- _Exercise objective_:
In the entries below, which lines run from the one containing "- succulent planter [434,423,459,463]" to the one containing "- book [343,439,381,465]"? Copy exactly those lines, ends included, and no others.

- _Exercise materials_:
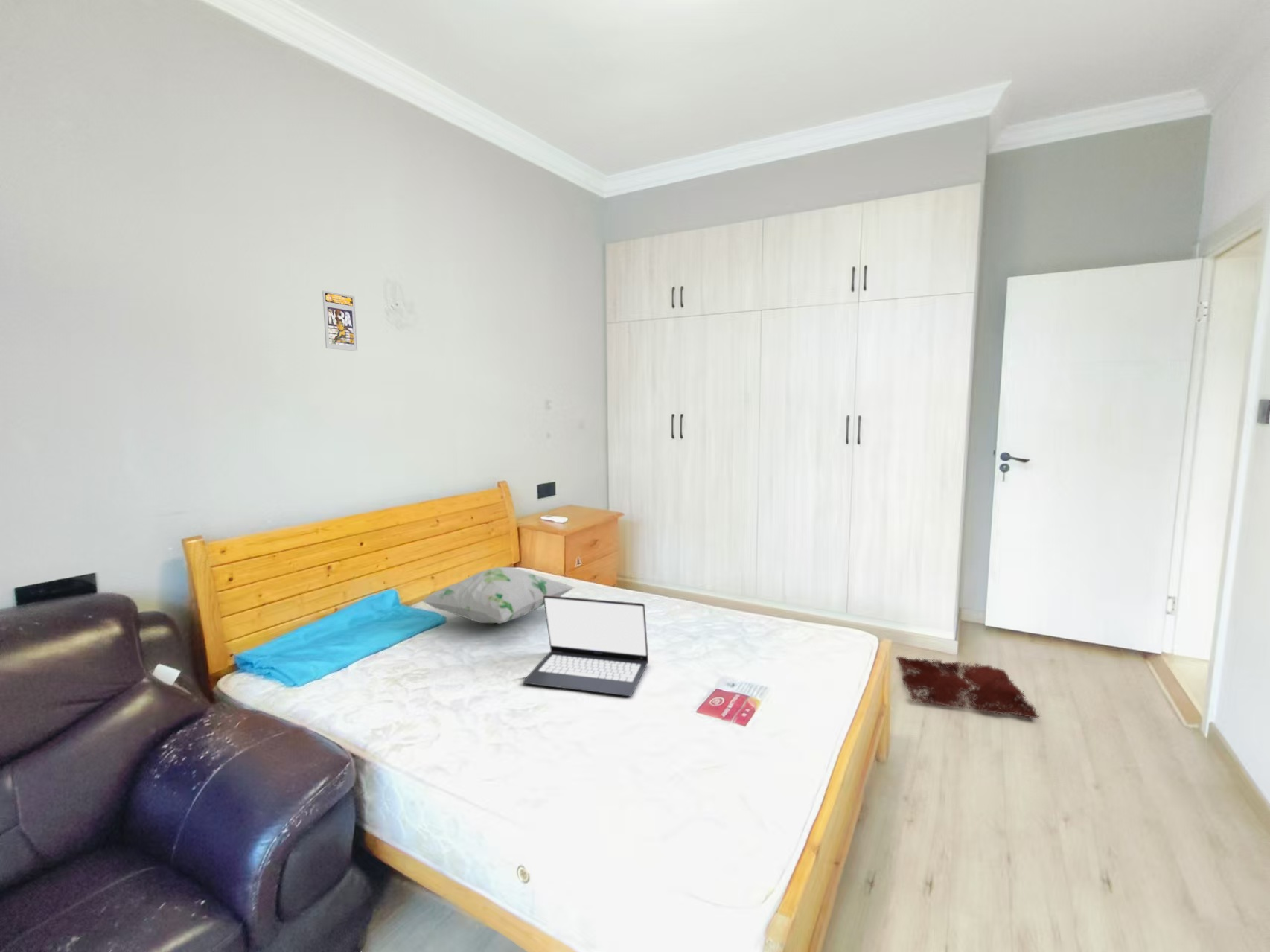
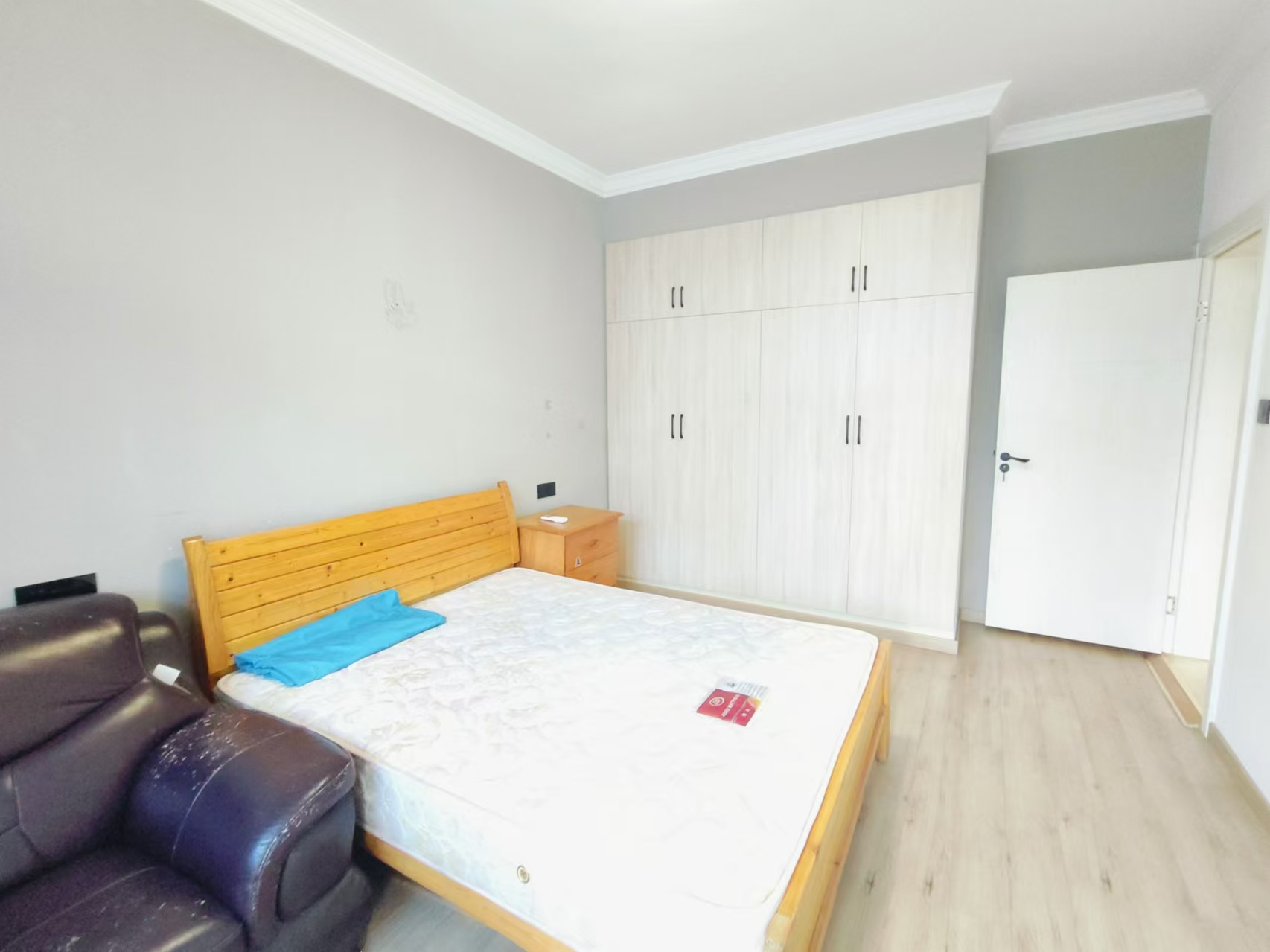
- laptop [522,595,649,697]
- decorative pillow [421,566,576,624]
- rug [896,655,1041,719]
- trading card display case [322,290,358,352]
==
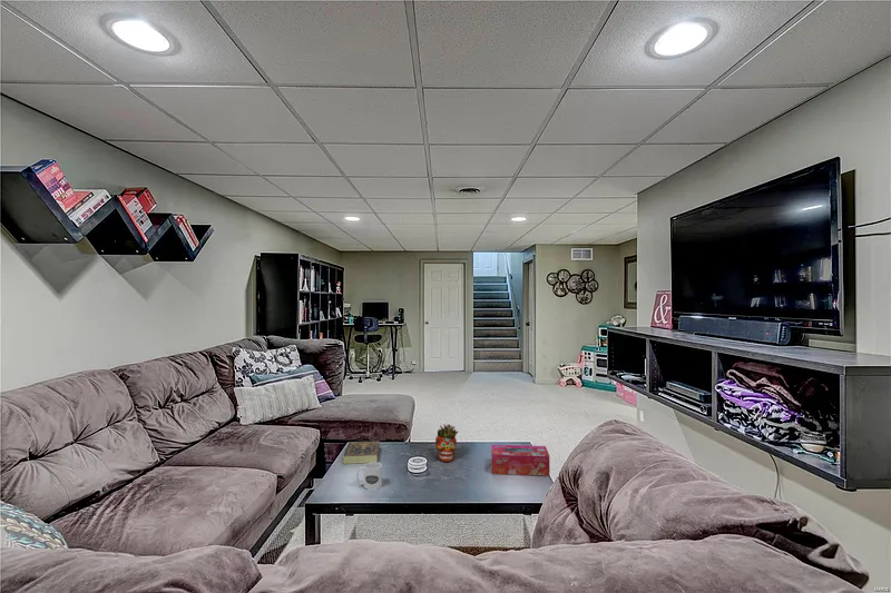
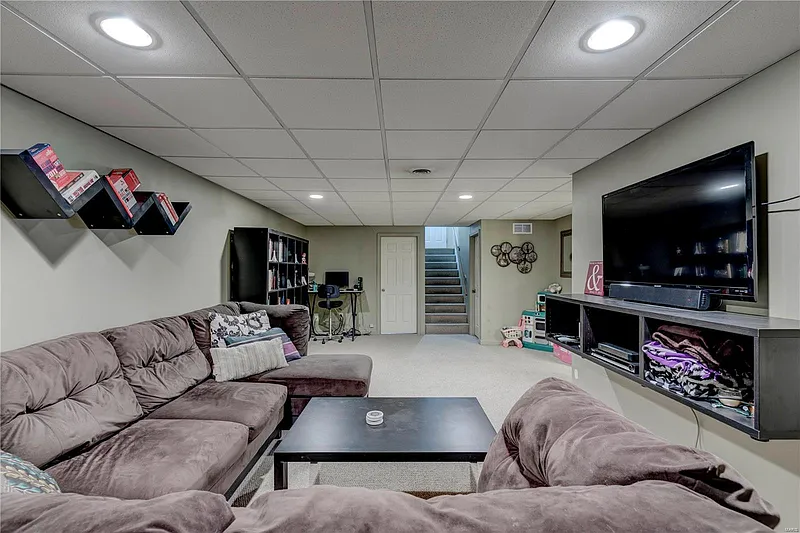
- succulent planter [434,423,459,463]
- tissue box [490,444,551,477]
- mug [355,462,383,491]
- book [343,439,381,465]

- _Response to the exercise_:
- succulent planter [434,423,459,463]
- tissue box [490,444,551,477]
- mug [355,462,383,491]
- book [343,439,381,465]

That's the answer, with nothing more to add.